# Missing brother



## Lexy67 (Apr 14, 2010)

Hi folks, I'm sorry to crash your forum, but this seemed the most logical place to start.

My brother and I lost contact around 5 years ago. I last knew that he was living on Koh Samui, but he may now be on the mainland.

I was aware that he was having to get his visa renewed, but this may no longer be the case.

His name is SIMON MILLS. He is now 37 years old, he'll be 38 in August. He's about 5ft 8in, has dark brown eyes and brown hair.

If either he reads this, or someone who knows him does, could he or they please get in touch with me? I miss him very much.

Thanks so much


----------



## 1 in a billion (Apr 14, 2010)

I don't know if they use Facebook in Thailand, but why not give it a try? Good luck!

**Stated exercise:** Pick up the missing-brother forum thread above and continue it from its last post.

**Data extract:**

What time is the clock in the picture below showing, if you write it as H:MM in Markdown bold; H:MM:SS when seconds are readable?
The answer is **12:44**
==
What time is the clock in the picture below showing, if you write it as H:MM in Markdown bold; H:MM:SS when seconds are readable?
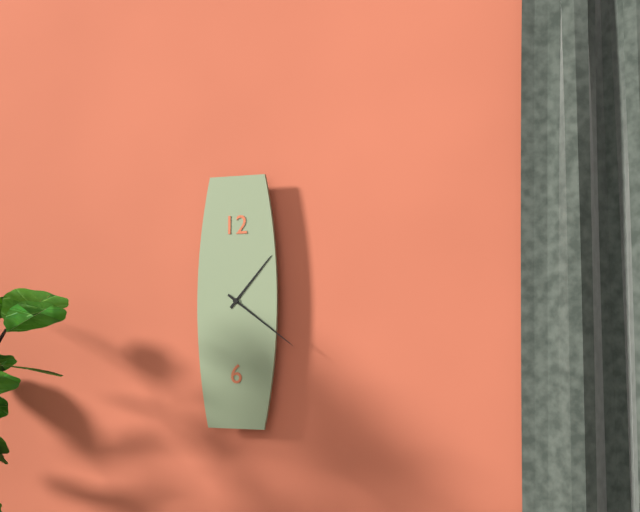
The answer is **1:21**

**Answer for this exercise:**
----------



## sweenjr56 (May 5, 2009)

They use Hi5 in Thailand but you may also want to contact the UK Consolute in Thailand:
ukinthailand.fco.gov.uk/en

Best of luck finding him.


----------



## brianmarinus (Apr 4, 2010)

Hey.!
Sorry,to here about your brother-hope you will find hin.
I thing you may try-Hi5-facebook Thailand-I will copy this and put it on Facebook,Thailand for you-hope some one can help you.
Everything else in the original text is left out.